Постоянно видя свою фамилию в газетах, когда речь шла о знаменитых людях, находившихся на смертном одре, он чувствовал, что и сам становится знаменитым.
Лартуа направился в переднюю, надел шубу, поданную лакеем, натянул на красивые холеные руки замшевые перчатки и направился к черному лимузину, стоявшему у подъезда.
Несколько минут спустя сиделка прошла по длинному коридору и постучала в дверь, которая вела на половину госпожи де Ла Моннери. Не услышав ответа, она постучалась вторично.
— Войдите, — раздался нетерпеливый голос.
Госпожа де Ла Моннери сидела за столом, на котором лежали цветные карандаши и стояли баночки с красками, и лепила из хлебного мякиша куколок, а затем одевала их в платья из серебряной бумаги. Ее бархатный, подбитый ватой халат ниспадал на пол. Пышные седые волосы были чуть подкрашены слабым раствором синьки.
— Слушаю вас, сестра, — сказала она. — Говорите громче.
— Сударыня, ваша племянница поручила мне… — начала монахиня.
— Ах, моя племянница? — произнесла старая дама, резко передернув плечами.
Выслушав монахиню, госпожа де Ла Моннери заявила с каменным выражением лица:
— При жизни он легко обходился без меня, отлично обойдется и перед смертью. Он причинил мне немало огорчений.
Затем добавила:
— Дочь уже предупредили?
— Да, сударыня, утром ей послали телеграмму.
— Значит, все идет как полагается, — заключила супруга поэта.
И она возвратилась к своим танцовщицам и пастушкам величиною с ноготок.
А в это время на первом этаже, в кухне, сидел, уронив руки на колени, старый лакей, в тот день облачившийся в поношенные брюки хозяина дома. Он то и дело вставал и подходил к приглушенно звонившему телефону (в аппарат был предусмотрительно заложен лоскут материи) или отпирал входную дверь, чтобы впустить запоздалого посетителя, желавшего оставить визитную карточку и осведомиться о состоянии больного. Эти ночные визиты были последним отблеском полувековой литературной славы Жана де Ла Моннери.
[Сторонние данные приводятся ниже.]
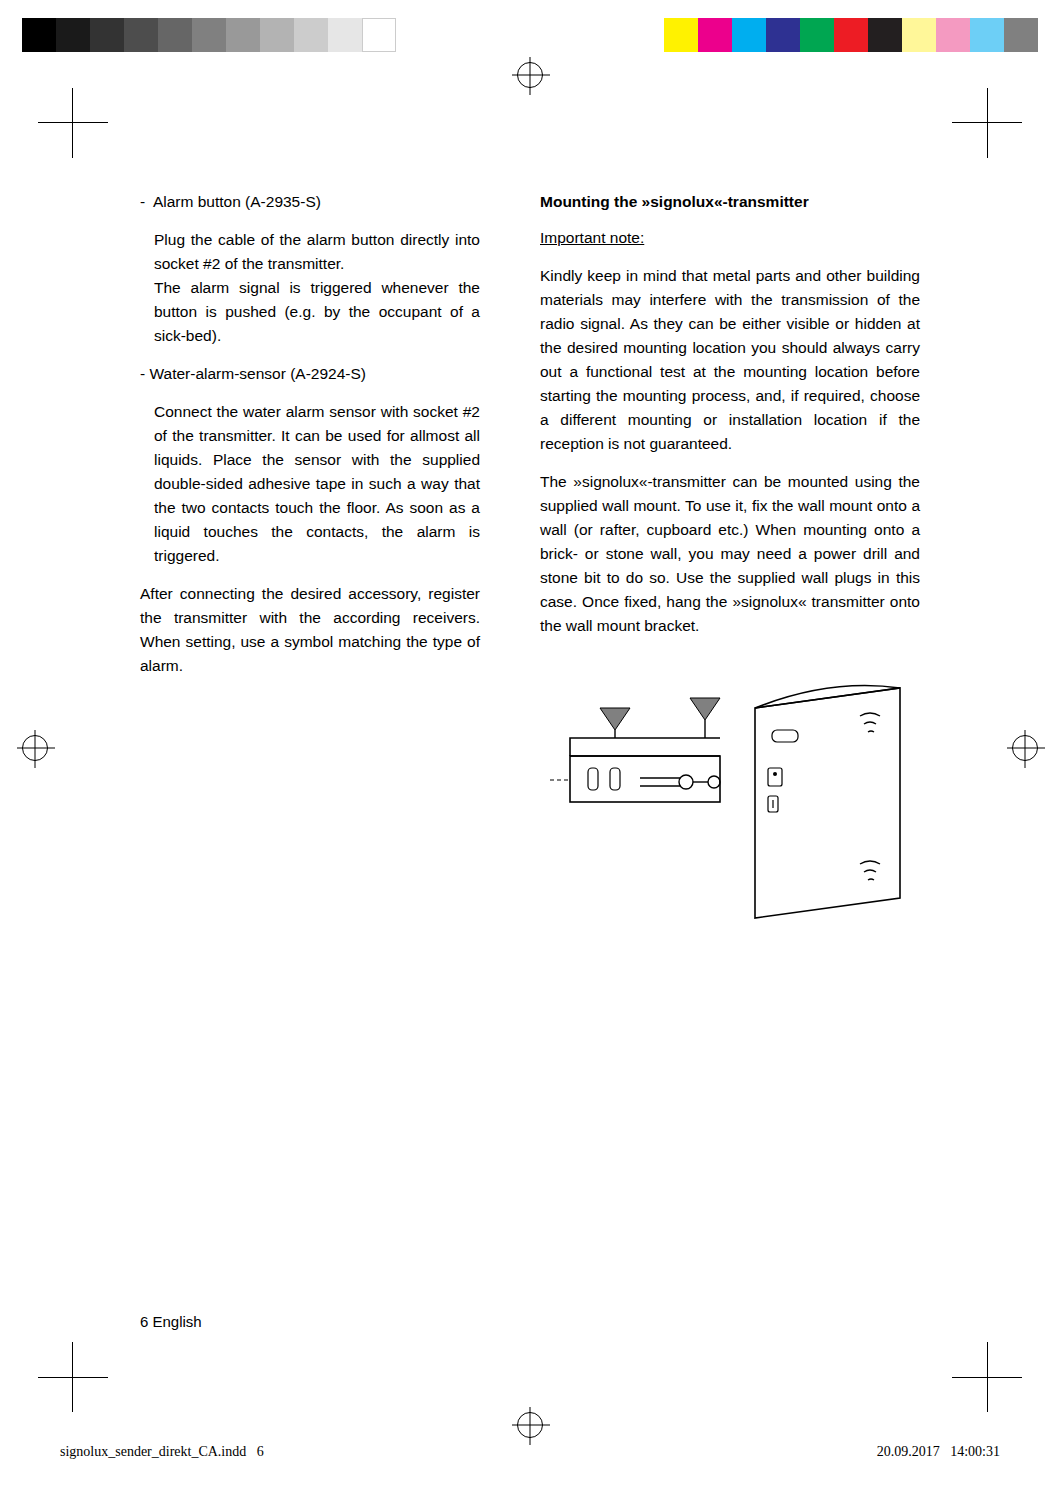- Alarm button (A-2935-S)
Plug the cable of the alarm button directly into socket #2 of the transmitter.
The alarm signal is triggered whenever the button is pushed (e.g. by the occupant of a sick-bed).
- Water-alarm-sensor (A-2924-S)
Connect the water alarm sensor with socket #2 of the transmitter. It can be used for allmost all liquids. Place the sensor with the supplied double-sided adhesive tape in such a way that the two contacts touch the floor. As soon as a liquid touches the contacts, the alarm is triggered.
After connecting the desired accessory, register the transmitter with the according receivers. When setting, use a symbol matching the type of alarm.
Mounting the »signolux«-transmitter
Important note:
Kindly keep in mind that metal parts and other building materials may interfere with the transmission of the radio signal. As they can be either visible or hidden at the desired mounting location you should always carry out a functional test at the mounting location before starting the mounting process, and, if required, choose a different mounting or installation location if the reception is not guaranteed.
The »signolux«-transmitter can be mounted using the supplied wall mount. To use it, fix the wall mount onto a wall (or rafter, cupboard etc.) When mounting onto a brick- or stone wall, you may need a power drill and stone bit to do so. Use the supplied wall plugs in this case. Once fixed, hang the »signolux« transmitter onto the wall mount bracket.
6 English
signolux_sender_direkt_CA.indd 6 20.09.2017 14:00:31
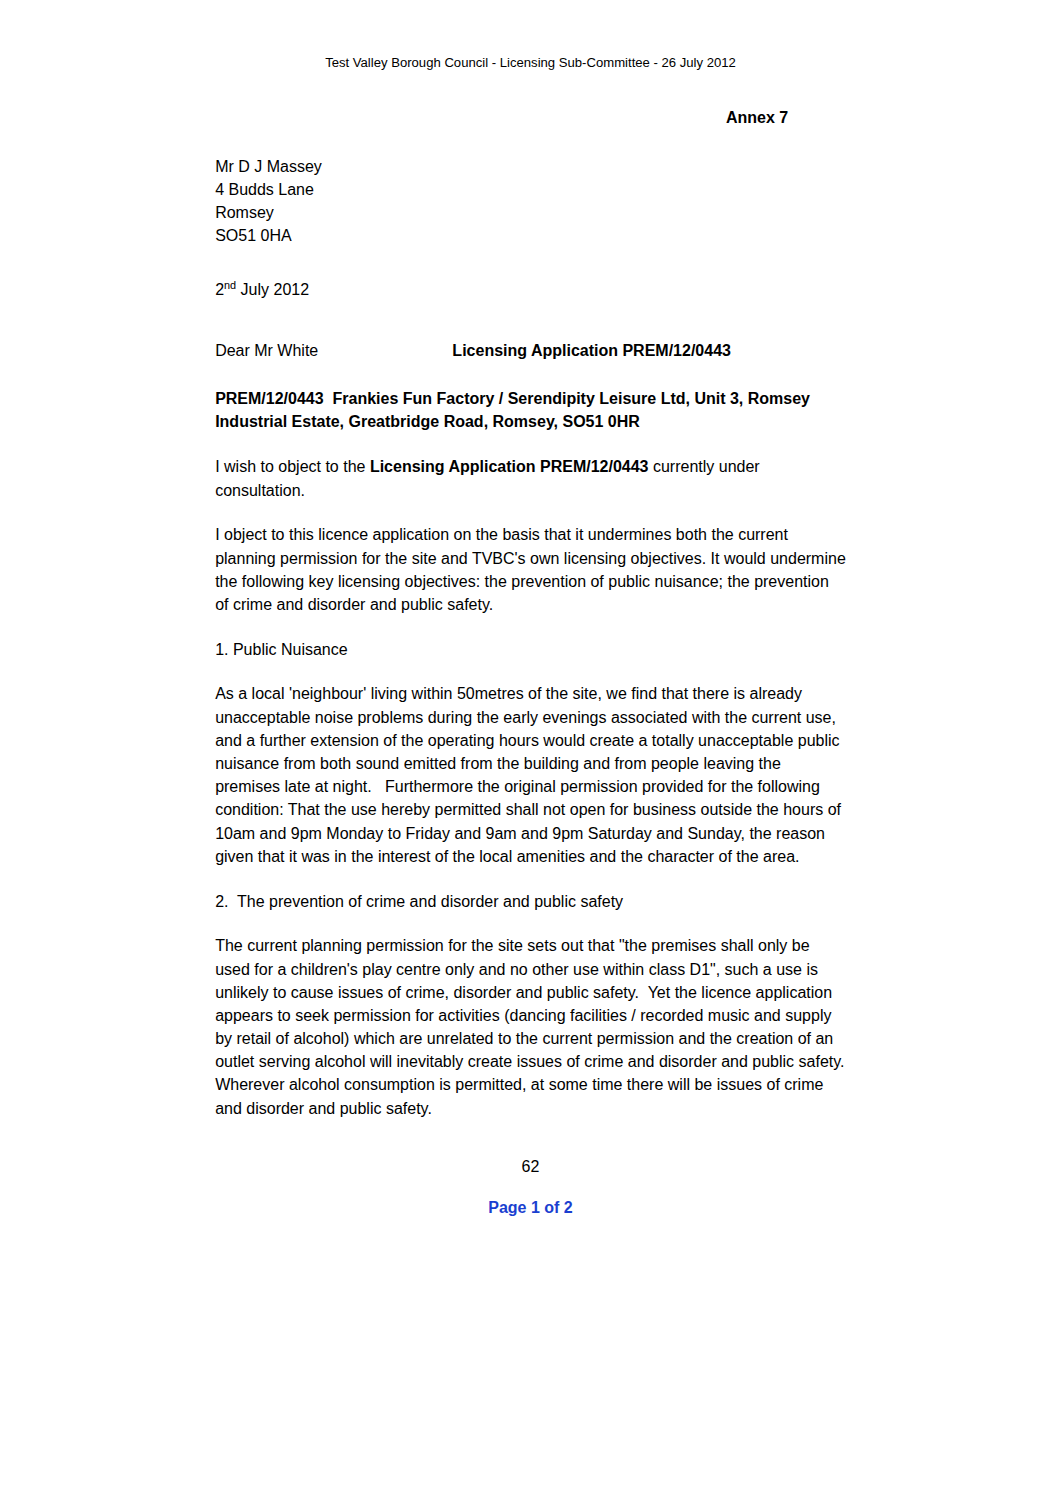Test Valley Borough Council - Licensing Sub-Committee - 26 July 2012
Annex 7
Mr D J Massey
4 Budds Lane
Romsey
SO51 0HA
2nd July 2012
Dear Mr White
Licensing Application PREM/12/0443
PREM/12/0443 Frankies Fun Factory / Serendipity Leisure Ltd, Unit 3, Romsey Industrial Estate, Greatbridge Road, Romsey, SO51 0HR
I wish to object to the Licensing Application PREM/12/0443 currently under consultation.
I object to this licence application on the basis that it undermines both the current planning permission for the site and TVBC's own licensing objectives. It would undermine the following key licensing objectives: the prevention of public nuisance; the prevention of crime and disorder and public safety.
1. Public Nuisance
As a local 'neighbour' living within 50metres of the site, we find that there is already unacceptable noise problems during the early evenings associated with the current use, and a further extension of the operating hours would create a totally unacceptable public nuisance from both sound emitted from the building and from people leaving the premises late at night. Furthermore the original permission provided for the following condition: That the use hereby permitted shall not open for business outside the hours of 10am and 9pm Monday to Friday and 9am and 9pm Saturday and Sunday, the reason given that it was in the interest of the local amenities and the character of the area.
2. The prevention of crime and disorder and public safety
The current planning permission for the site sets out that "the premises shall only be used for a children's play centre only and no other use within class D1", such a use is unlikely to cause issues of crime, disorder and public safety. Yet the licence application appears to seek permission for activities (dancing facilities / recorded music and supply by retail of alcohol) which are unrelated to the current permission and the creation of an outlet serving alcohol will inevitably create issues of crime and disorder and public safety. Wherever alcohol consumption is permitted, at some time there will be issues of crime and disorder and public safety.
62
Page 1 of 2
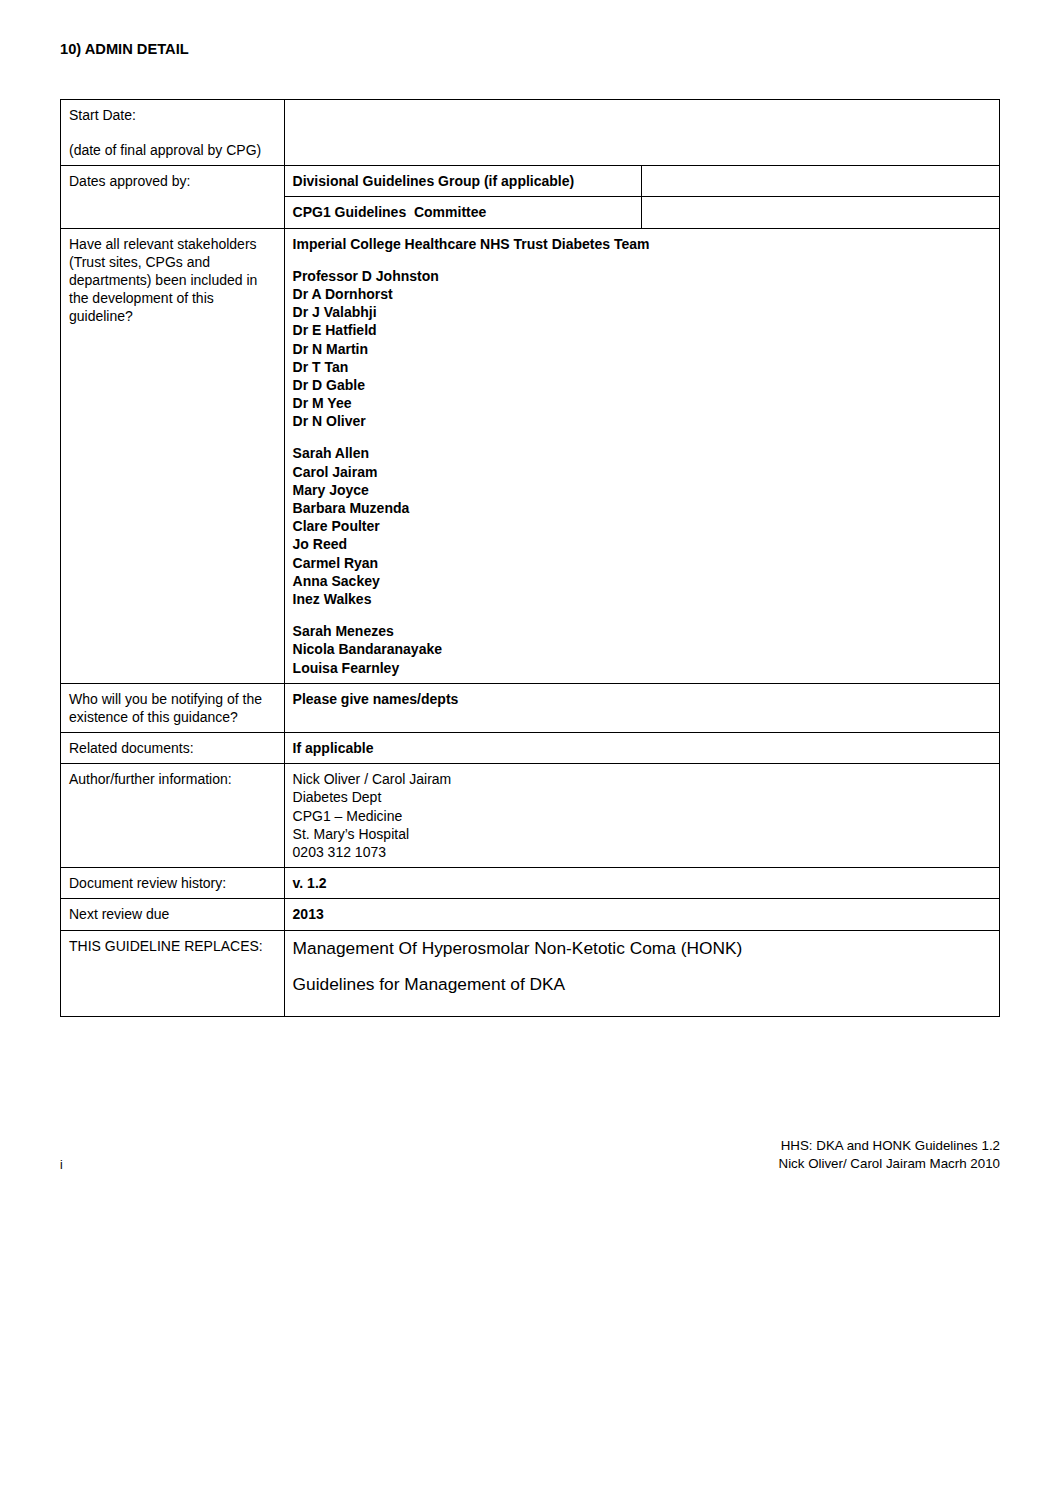10) ADMIN DETAIL
| Start Date: (date of final approval by CPG) | |
| Dates approved by: | Divisional Guidelines Group (if applicable) | |
| CPG1 Guidelines Committee | |
| Have all relevant stakeholders (Trust sites, CPGs and departments) been included in the development of this guideline? | I mperial College Healthcare NHS Trust Diabetes Team Professor D Johnston Dr A Dornhorst Dr J Valabhji Dr E Hatfield Dr N Martin Dr T Tan Dr D Gable Dr M Yee Dr N Oliver Sarah Allen Carol Jairam Mary Joyce Barbara Muzenda Clare Poulter Jo Reed Carmel Ryan Anna Sackey Inez Walkes Sarah Menezes Nicola Bandaranayake Louisa Fearnley |
| Who will you be notifying of the existence of this guidance? | Please give names/depts |
| Related documents: | If applicable |
| Author/further information: | Nick Oliver / Carol Jairam Diabetes Dept CPG1 – Medicine St. Mary’s Hospital 0203 312 1073 |
| Document review history: | v. 1.2 |
| Next review due | 2013 |
| THIS GUIDELINE REPLACES: | Management Of Hyperosmolar Non-Ketotic Coma (HONK) Guidelines for Management of DKA |
i
HHS: DKA and HONK Guidelines 1.2
Nick Oliver/ Carol Jairam Macrh 2010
Заплаканная кухарка приготовляла легкий ужин — «ведь не могут же братья господина графа сидеть всю ночь без еды!»
Старый Урбен сказал, обращаясь к собравшимся в маленькой гостиной:
— Как быть с похоронами? Трудно принять в замке Моглев столько людей. И помимо всего прочего, это слишком далеко.
— У д'Юинов есть фамильный склеп на Монмартрском кладбище, так будет проще. Думаю, что Жюльетта не станет возражать, — откликнулся генерал.
Генерал был ранен на войне, одно колено у него не сгибалось, и он сидел, вытянув перед собой прямую, как палка, ногу.
Наступило молчание, слышались только шаги сиделки, возвращавшейся по коридору от графини.
Затем старший из братьев произнес:
— Не по душе мне это кладбище.
— Но ведь его оставят там лишь на время! — заметил младший Ла Моннери.
Жан де Ла Моннери чувствовал, что очки слегка давят на переносицу. Все его ощущения были теперь приглушены.
Лишь одно оставалось отчетливым и единственно важным: казалось, чья-то невидимая рука забралась в грудь под левую ключицу и не переставая сжимает сердце. Он чувствовал, как отчаянно трепещет его жизнь, зажатая этой рукой и ниоткуда не получающая помощи.
Перед ним на пюпитре, придвинутом к самым глазам, лежала печатная диссертация: «Жан де Ла Моннери, или Четвертое поколение романтиков».
В последний раз он вдыхал столь хорошо знакомый запах чуть влажной бумаги и свежей типографской краски, но запах этот казался больному скорее далеким воспоминанием, а не реальностью; рука его медленно перелистывала страницы — их было по шестнадцати в каждой пачке, составлявшей печатный лист. Взгляд скользил по ровным строкам; умирающий как будто хотел проникнуть в приговор грядущего. В его слабеющем мозгу это слово «грядущее» проносилось, подобно комете, которая оставляет светящийся след над беспредельными, темными, еще бесформенными материками.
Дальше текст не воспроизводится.